Starshiptrooper schrieb:


> @Crytek09
> 
> Schon mal Bandicam ausprobiert?
> Bandicam - Aufnahmeprogramm für Spiele/Videos/Bildschirm
> ...



Werde ich auch mal testen. Danke schon mal für den Tipp.


----------



## Crytek09 (17. Januar 2013)

So ich habe mir für 25 Euro Action! von Mirillis gekauft mit Win 8 kompatible, sehr einfach zu bedienen und sogar noch bessere Quali als die von Fraps also wer Videos machen will sollte sich das mal angucken


----------



## Starshiptrooper (19. Januar 2013)

Merci für den Tip Crytek09.
Hab die Testversion mal probiert und ich denke Action dürfte derzeit das beste Tool zur Aufnahme von Spielen sein. Wenn man es getestet hat vergisst man Fraps sehr schnell. Bildquali und Performance um Längen besser. Aber auch Bandicam kann zumindest hinsichtlich der Videoquali nicht mithalten. B. hat halt den Vorteil, dass man mit der unregistrierten Version 10 Minuten ohne Ablauf einer Testphase aufnehmen kann. Nichtsdestotrotz habe ich mir Action auch zugelegt 
Und zumindest mir sagt, neben den vielen Einstellungsmöglichkeiten, dem ansprechenden User Interface, dem integrierten Videoplayer, dem integrierten Encoder, auch die Nvidia Cuda Unterstützung von Action sehr zu, da das Enkodieren ohne Einbußen an Qualität damit ratzfatz geht.
Und das alles für grad mal 25.- Euro.


----------



## CSOger (19. Januar 2013)

Ist der MSI Afterburner ne Alternative zu Fraps?
Habs noch nicht probiert,mit dem Tool kann man aber auch aufnehmen.


----------



## Starshiptrooper (19. Januar 2013)

@CSO

Kann dir jetzt nicht sagen ob es mit der neusten Version vom Afterburner überhaupt noch geht.
Ich hab ihn mal vor längerer Zeit mit einer älteren Version (Versionsnummer ist mir nicht mehr bekannt) getestet.
Ich kann nur noch sagen, dass er Resoourcenschonender beim Aufnehmen wie Fraps, allerdings die Bildqualität
auch nicht grad berauschend ist. Aber dafür kostet er auch nichts, was wieder für ihn spricht.
Fraps würde ich sowieso nicht benutzen. Die meisten, wie auch ich, Ingame starke Ruckler und die aufgenommenen
Videos auch nicht flüssig.

Mal ne Frage am Rande. Wie bist du mit deinem Mainboard von MSI zufrieden?
Hab nämlich zumindest in erweiterter Planung vor auf einen Ivy Bridge umzusteigen.
Und da stach mir das MB auch schon ins Auge


----------



## CSOger (19. Januar 2013)

Starshiptrooper schrieb:


> @CSO
> Mal ne Frage am Rande. Wie bist du mit deinem Mainboard von MSI zufrieden?
> Hab nämlich zumindest in erweiterter Planung vor auf einen Ivy Bridge umzusteigen.
> Und da stach mir das MB auch schon ins Auge


 
OK.
Werde das auch mal testen mit der Record Funktion.
Früher auch nur Fraps benutzt.

Ja...mit dem Brett bin ich zufrieden.
Nach langer Zeit mal wieder nen MSI verbaut.
Nur 2x SATA 6 GB/s könnte für manche Leute nen Kritikpunkt sein.
Sonst keine Probleme.
Stabil,Bios Updates kommen,läuft ohne zu zucken.
Sonst noch nicht viel getestet...noch relativ "frisch" das System,und kaum Zeit um es mal richtig zu "treten".

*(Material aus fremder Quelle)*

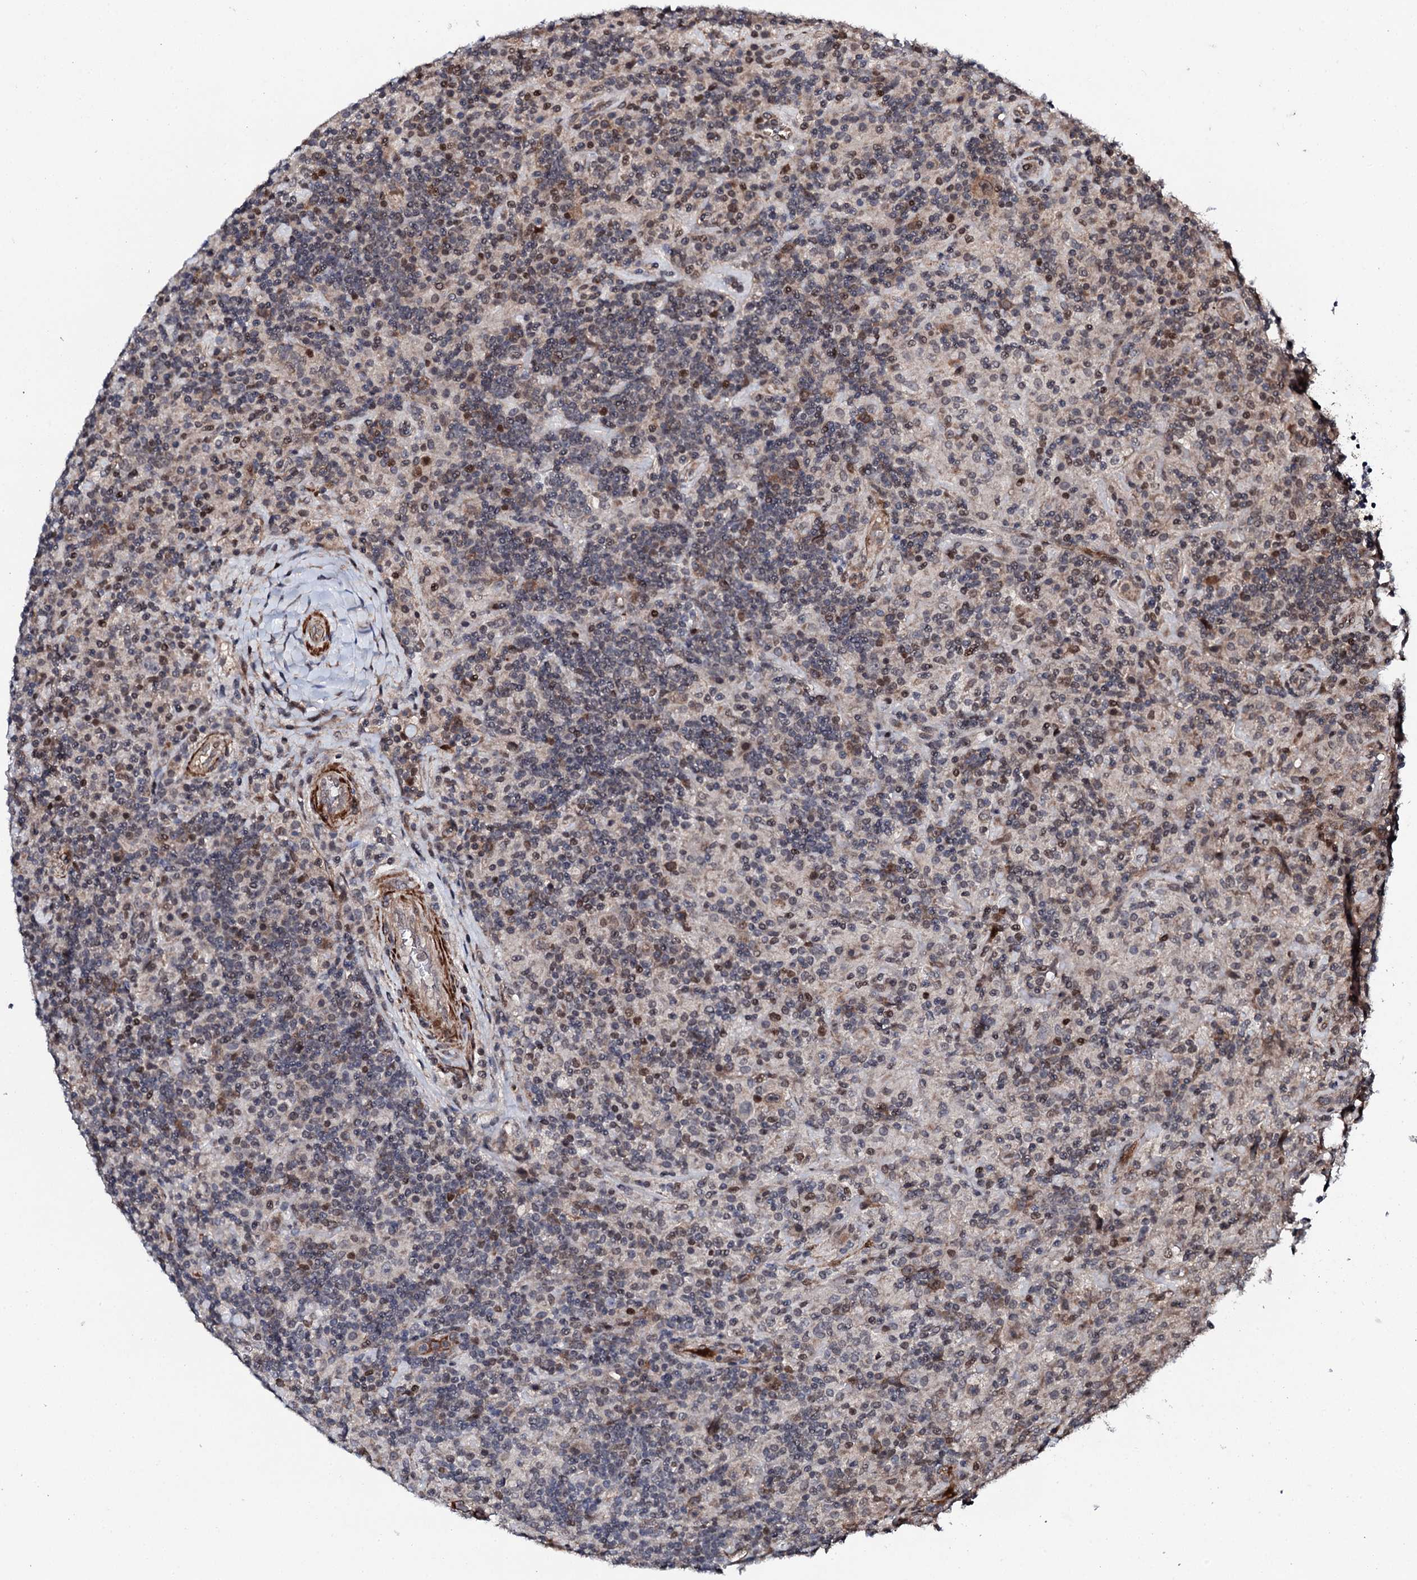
{"staining": {"intensity": "weak", "quantity": "25%-75%", "location": "cytoplasmic/membranous"}, "tissue": "lymphoma", "cell_type": "Tumor cells", "image_type": "cancer", "snomed": [{"axis": "morphology", "description": "Hodgkin's disease, NOS"}, {"axis": "topography", "description": "Lymph node"}], "caption": "Human lymphoma stained with a protein marker displays weak staining in tumor cells.", "gene": "FAM111A", "patient": {"sex": "male", "age": 70}}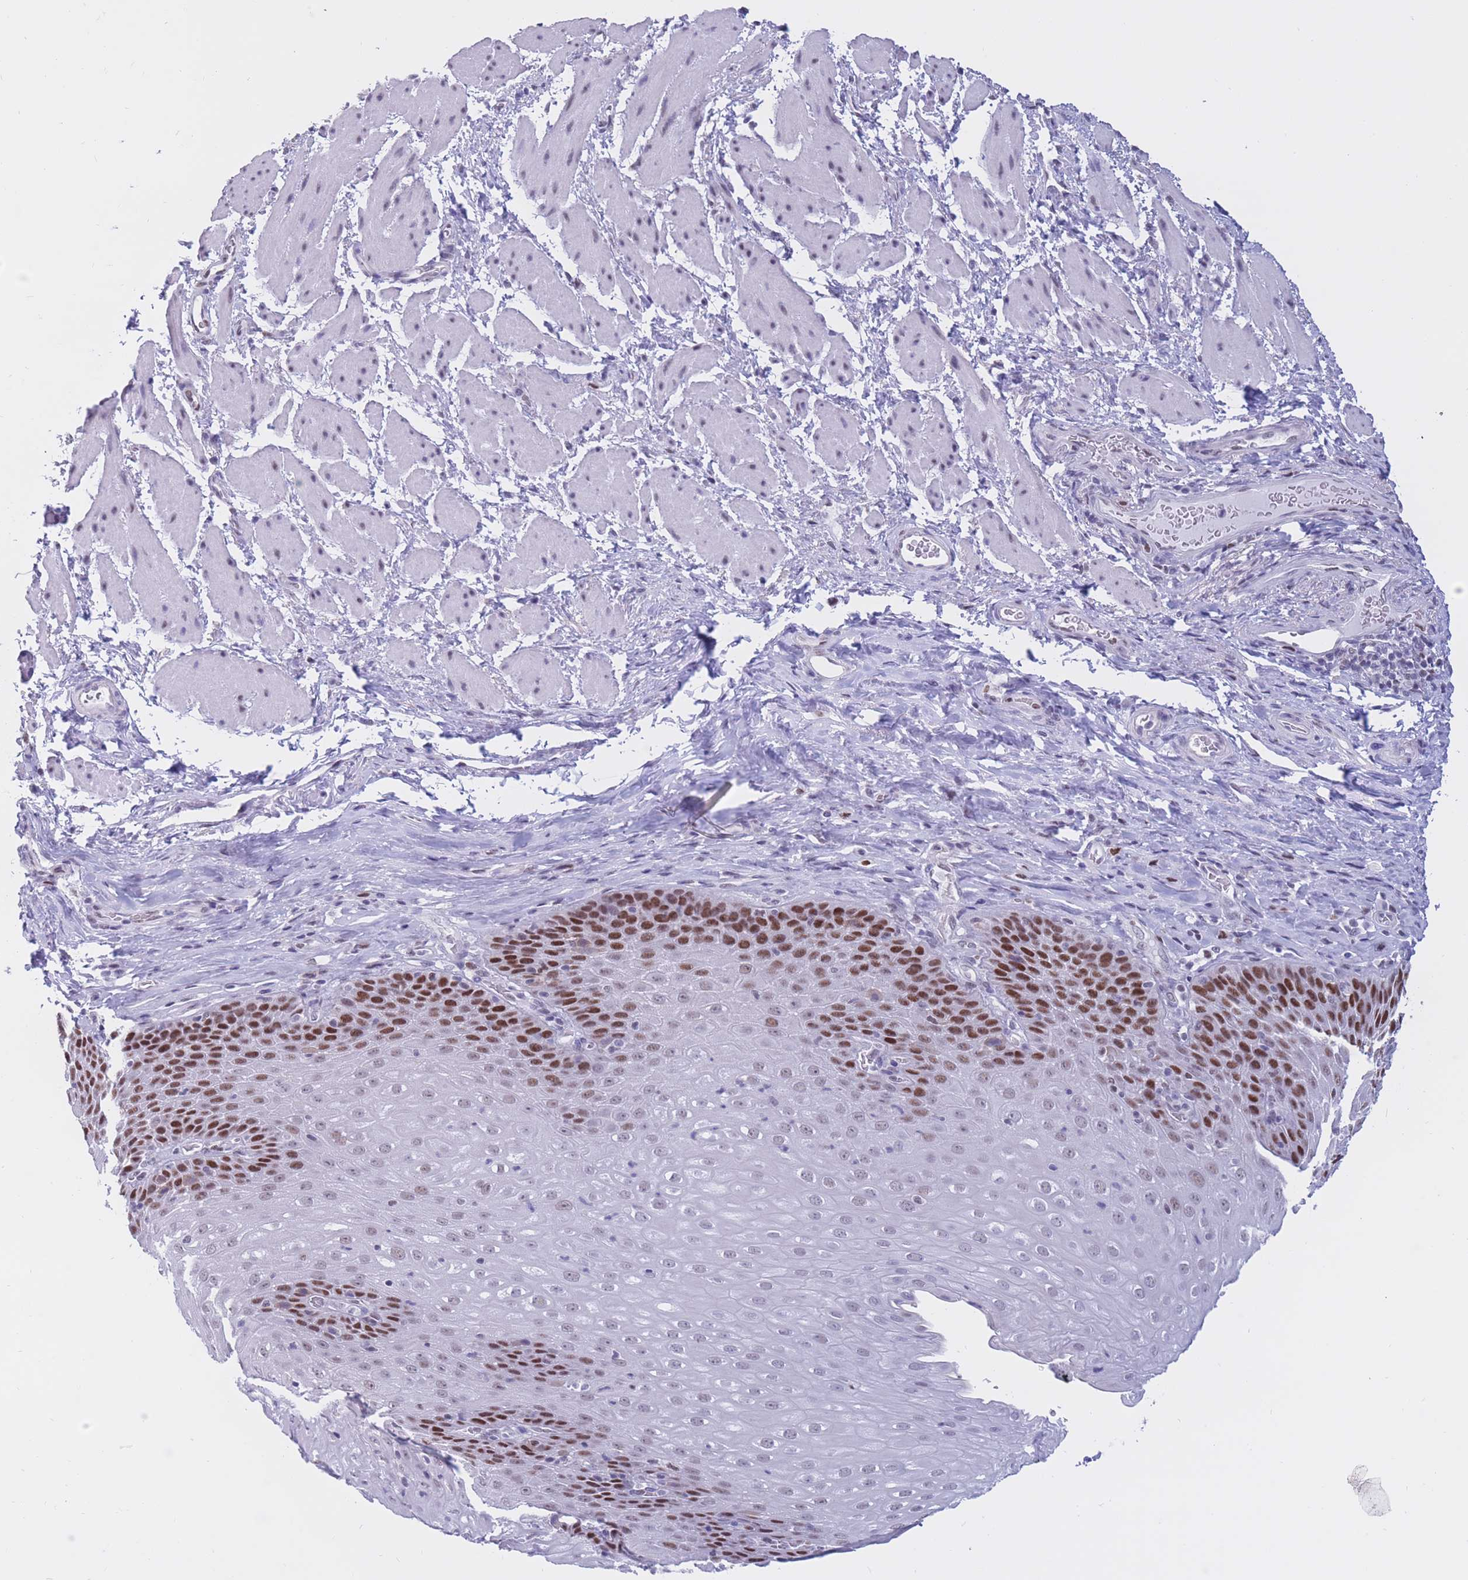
{"staining": {"intensity": "strong", "quantity": "25%-75%", "location": "nuclear"}, "tissue": "esophagus", "cell_type": "Squamous epithelial cells", "image_type": "normal", "snomed": [{"axis": "morphology", "description": "Normal tissue, NOS"}, {"axis": "topography", "description": "Esophagus"}], "caption": "A photomicrograph of esophagus stained for a protein reveals strong nuclear brown staining in squamous epithelial cells.", "gene": "NASP", "patient": {"sex": "female", "age": 61}}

Alles andere dann lieber in nen anderen Thread.
Gibt so einige hier die das Board haben.


----------



## Starshiptrooper (20. Januar 2013)

Merci für die Antwort!


----------



## Sraw (21. Januar 2013)

Mit Msi Afterburner kann man noch aufnehmen und das in guter Quallität.


----------



## Crytek09 (21. Januar 2013)

Starshiptrooper schrieb:


> Merci für den Tip Crytek09.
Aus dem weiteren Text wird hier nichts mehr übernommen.